Provided material:
◆ ◆ ◆ ◆ ◆

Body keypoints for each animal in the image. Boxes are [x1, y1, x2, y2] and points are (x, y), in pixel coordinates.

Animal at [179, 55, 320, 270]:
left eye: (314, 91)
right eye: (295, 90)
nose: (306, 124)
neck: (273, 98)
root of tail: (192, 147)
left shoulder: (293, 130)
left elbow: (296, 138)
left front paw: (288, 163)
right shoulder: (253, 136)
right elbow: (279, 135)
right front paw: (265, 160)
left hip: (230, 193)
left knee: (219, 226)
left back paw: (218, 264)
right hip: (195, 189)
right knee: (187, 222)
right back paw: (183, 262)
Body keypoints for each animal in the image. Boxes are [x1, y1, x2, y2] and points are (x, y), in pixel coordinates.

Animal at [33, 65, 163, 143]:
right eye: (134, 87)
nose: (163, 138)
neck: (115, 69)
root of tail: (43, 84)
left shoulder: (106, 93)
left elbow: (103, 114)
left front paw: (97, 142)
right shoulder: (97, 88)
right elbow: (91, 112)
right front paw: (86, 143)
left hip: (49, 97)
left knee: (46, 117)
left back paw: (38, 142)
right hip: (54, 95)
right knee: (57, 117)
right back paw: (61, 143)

◆ ◆ ◆ ◆ ◆

Task instructions:
Starting at the line that contains "right elbow: (279, 135)" and ending at the last line of the data, repeat each line exactly; include nothing else.

Exercise result:
right elbow: (279, 135)
right front paw: (265, 160)
left hip: (230, 193)
left knee: (219, 226)
left back paw: (218, 264)
right hip: (195, 189)
right knee: (187, 222)
right back paw: (183, 262)
Body keypoints for each animal in the image. Boxes are [x1, y1, x2, y2] and points are (x, y), in pixel coordinates.

Animal at [33, 65, 163, 143]:
right eye: (134, 87)
nose: (163, 138)
neck: (115, 69)
root of tail: (43, 84)
left shoulder: (106, 93)
left elbow: (103, 114)
left front paw: (97, 142)
right shoulder: (97, 88)
right elbow: (91, 112)
right front paw: (86, 143)
left hip: (49, 97)
left knee: (46, 117)
left back paw: (38, 142)
right hip: (54, 95)
right knee: (57, 117)
right back paw: (61, 143)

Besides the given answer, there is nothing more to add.